11.7(thu) SANCTUARY、無事に公演が始まりました。

オーディエンスの反応がとても豊か。感謝の日々です。

今日は休演日。

シンガポールにながらく滞在していると、瞬発的にそわそわするというか、妙な気持ちになる時がある。

部屋の窓から見えている景色はとっても平和。穏やかで、綺麗な不思議なピョウと鳴く鳥の声が聞こえて、白壁のマンションが立ち並んでいて、海には大きな船がたまに汽笛を鳴らしながらゆっくり進んでいく。

都市へ行けばファッションショーのような奇天烈な形のビルが大迫力でダーン、バーンと立ち並んでいて、それに対してなんとなく私は肩をすくめて前を通り過ぎる。 きらびやかなモールは綺麗なものがたくさん並んでいてカラフルで上品で、とても美しい。 たまに三角形をした軍用機が轟音を立てて空をまっすぐ飛んでいく。

本で誰かがシンガポールを竜宮城のようだと言っていたのを思い出す。

幸せそうだ、と感じる。

まだまだ表層しか見ていないというか、いくつにも枝分かれしているうちの1本しか見えていない感じが否めない。 さんざん今回の作品でディスカッションで一緒に作っている彼らからシンガポールが抱えている目には見えない恐ろしさを耳で聞きながらも、肌で感じることができない。あたりまえで仕方ないのだけど。画一的にしかものが見えない。着地点てどこだろう。

リトルインディアという街がある。

•••

▶ 課題の指示:
a) 本文によると、本の中で誰かがシンガポールを何のようだと言っていたか。
b) シンガポール滞在をつづった本文を、最後の一文の後から書き継ぐこと。

▶ 元データ:
•••

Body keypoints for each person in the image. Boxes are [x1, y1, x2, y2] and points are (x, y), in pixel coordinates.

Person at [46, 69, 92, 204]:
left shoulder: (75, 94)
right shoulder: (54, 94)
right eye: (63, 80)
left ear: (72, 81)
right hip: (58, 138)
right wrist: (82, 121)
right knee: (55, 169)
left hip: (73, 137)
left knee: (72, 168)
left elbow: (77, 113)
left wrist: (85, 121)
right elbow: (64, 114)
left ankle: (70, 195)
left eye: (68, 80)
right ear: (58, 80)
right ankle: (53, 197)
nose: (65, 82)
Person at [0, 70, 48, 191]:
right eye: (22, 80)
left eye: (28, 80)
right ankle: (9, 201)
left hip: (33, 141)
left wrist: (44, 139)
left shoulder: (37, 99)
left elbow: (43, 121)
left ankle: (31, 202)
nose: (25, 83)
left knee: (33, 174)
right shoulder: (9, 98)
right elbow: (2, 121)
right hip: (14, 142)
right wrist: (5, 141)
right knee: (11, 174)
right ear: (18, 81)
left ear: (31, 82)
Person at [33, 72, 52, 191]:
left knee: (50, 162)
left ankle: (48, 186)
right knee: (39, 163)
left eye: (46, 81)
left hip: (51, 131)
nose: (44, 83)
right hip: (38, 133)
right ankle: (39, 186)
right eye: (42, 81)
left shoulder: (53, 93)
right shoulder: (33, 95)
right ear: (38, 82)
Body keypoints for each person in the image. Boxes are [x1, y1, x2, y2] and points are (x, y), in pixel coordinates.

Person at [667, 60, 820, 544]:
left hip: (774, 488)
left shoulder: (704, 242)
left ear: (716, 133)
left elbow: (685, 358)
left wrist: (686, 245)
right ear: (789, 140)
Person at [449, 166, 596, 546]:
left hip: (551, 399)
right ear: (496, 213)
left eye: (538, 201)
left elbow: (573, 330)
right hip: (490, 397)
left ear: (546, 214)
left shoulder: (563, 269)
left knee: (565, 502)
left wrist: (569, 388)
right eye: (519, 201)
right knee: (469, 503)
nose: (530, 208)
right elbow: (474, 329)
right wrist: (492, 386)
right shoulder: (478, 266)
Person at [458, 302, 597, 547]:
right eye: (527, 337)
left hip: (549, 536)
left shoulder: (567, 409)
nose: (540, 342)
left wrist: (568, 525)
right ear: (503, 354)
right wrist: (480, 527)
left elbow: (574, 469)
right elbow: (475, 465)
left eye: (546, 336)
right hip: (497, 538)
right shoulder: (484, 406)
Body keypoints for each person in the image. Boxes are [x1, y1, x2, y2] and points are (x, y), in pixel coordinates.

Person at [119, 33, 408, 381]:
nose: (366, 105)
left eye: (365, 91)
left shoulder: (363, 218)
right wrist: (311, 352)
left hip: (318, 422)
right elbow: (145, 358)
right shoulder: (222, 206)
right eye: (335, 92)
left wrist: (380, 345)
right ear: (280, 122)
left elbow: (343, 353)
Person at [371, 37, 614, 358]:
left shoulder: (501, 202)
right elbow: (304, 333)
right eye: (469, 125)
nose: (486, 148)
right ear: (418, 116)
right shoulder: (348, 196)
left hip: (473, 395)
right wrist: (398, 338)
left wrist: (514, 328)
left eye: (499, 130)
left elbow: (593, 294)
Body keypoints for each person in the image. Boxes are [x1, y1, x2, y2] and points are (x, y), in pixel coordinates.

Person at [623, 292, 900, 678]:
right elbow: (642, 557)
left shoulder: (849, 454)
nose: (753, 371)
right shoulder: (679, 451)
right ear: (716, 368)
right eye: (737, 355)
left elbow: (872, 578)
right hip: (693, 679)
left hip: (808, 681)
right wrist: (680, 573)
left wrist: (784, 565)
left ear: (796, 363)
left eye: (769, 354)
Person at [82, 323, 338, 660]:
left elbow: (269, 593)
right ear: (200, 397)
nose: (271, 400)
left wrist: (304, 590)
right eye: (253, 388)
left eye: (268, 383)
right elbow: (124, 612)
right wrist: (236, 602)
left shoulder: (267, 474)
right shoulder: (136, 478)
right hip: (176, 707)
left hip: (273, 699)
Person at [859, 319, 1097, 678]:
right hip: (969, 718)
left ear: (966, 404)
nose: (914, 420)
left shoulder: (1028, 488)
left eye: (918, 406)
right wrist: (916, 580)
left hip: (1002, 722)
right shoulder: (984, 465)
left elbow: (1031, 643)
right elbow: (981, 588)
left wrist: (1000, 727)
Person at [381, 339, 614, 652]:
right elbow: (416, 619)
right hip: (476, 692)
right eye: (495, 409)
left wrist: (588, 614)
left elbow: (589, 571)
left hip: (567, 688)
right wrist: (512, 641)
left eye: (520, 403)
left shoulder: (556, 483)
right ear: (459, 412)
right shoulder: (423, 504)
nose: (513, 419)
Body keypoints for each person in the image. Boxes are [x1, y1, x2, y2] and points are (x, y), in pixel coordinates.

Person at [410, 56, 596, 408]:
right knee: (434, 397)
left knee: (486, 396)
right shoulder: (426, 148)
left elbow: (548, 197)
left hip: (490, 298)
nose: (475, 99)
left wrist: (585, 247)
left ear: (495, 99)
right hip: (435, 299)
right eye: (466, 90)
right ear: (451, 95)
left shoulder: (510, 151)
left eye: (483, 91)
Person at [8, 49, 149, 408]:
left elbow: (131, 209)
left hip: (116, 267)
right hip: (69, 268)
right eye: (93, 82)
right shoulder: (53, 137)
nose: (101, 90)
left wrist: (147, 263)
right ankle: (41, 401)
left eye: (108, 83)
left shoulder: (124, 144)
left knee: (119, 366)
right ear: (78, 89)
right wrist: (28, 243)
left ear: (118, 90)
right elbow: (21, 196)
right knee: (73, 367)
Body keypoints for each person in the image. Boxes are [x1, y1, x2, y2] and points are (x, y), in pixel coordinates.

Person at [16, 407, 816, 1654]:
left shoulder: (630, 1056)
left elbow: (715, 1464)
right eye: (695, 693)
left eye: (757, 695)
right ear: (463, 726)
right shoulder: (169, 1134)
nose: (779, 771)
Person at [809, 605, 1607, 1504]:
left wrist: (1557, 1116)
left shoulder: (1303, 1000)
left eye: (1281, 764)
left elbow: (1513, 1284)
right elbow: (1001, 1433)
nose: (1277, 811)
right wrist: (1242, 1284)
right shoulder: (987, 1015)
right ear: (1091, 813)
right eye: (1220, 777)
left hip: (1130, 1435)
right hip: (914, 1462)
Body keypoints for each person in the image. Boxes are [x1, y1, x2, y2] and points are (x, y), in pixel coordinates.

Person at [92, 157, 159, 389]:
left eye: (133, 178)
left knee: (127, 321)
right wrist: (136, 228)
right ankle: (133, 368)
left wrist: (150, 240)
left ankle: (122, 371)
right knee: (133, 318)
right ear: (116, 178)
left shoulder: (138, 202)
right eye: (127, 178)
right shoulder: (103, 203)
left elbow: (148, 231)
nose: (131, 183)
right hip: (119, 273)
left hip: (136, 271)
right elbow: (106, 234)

•••

▶ 各課題の解答:
a) 竜宮城

b)
リトルインディアはシンガポールに働きに出てきているインド系の人種が住む街で、彼らの大半は所謂ブルーワーカー。 シンガポールの経済を大きく回している。 リトルインディアが好きで、行くととても落ち着く。 わいわいガチャガチャした空気が流れていて、臭くて、うるさくて、土煙が上がっていて、いろんな民族楽器の音が聞こえて、猥雑で、室外機の群がガンガン回ってる。 人間の躍動感とかエネルギーが溢れてる。路上で花を編んでる人がいる。 モスクに裸足でお祈りをしたときの足の裏の感触にとてもほっとする。 あまりにもエネルギーが飛び交ってて疲れちゃうからあんまり長居できないんだけど。 石や化石の卸売りをしている小さな店で、おじさんと石辞典を開きながらおしゃべりしたのは楽しかったな。 ああいう空気がとても好き。

だけどこれも画一的なものの見方なのかな。

正解なんてどこにもないのにね。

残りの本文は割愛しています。